* _Exercise_
Please repeat the entries below exactly as written, leaving out any images.

################

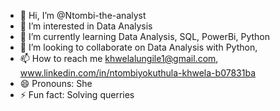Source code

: - 👋 Hi, I’m @Ntombi-the-analyst
- 👀 I’m interested in Data Analysis
- 🌱 I’m currently learning Data Analysis, SQL, PowerBi, Python
- 💞️ I’m looking to collaborate on Data Analysis with Python, 
- 📫 How to reach me khwelalungile1@gmail.com, www.linkedin.com/in/ntombiyokuthula-khwela-b07831ba
- 😄 Pronouns: She
- ⚡ Fun fact: Solving querries 

<!---
Ntombi-the-analyst/Ntombi-the-analyst is a ✨ special ✨ repository because its `README.md` (this file) appears on your GitHub profile.
You can click the Preview link to take a look at your changes.
--->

################

* _Answer space_
Source code

: - 👋 Hi, I’m @Ntombi-the-analyst
- 👀 I’m interested in Data Analysis
- 🌱 I’m currently learning Data Analysis, SQL, PowerBi, Python
- 💞️ I’m looking to collaborate on Data Analysis with Python, 
- 📫 How to reach me khwelalungile1@gmail.com, www.linkedin.com/in/ntombiyokuthula-khwela-b07831ba
- 😄 Pronouns: She
- ⚡ Fun fact: Solving querries 

<!---
Ntombi-the-analyst/Ntombi-the-analyst is a ✨ special ✨ repository because its `README.md` (this file) appears on your GitHub profile.
You can click the Preview link to take a look at your changes.
--->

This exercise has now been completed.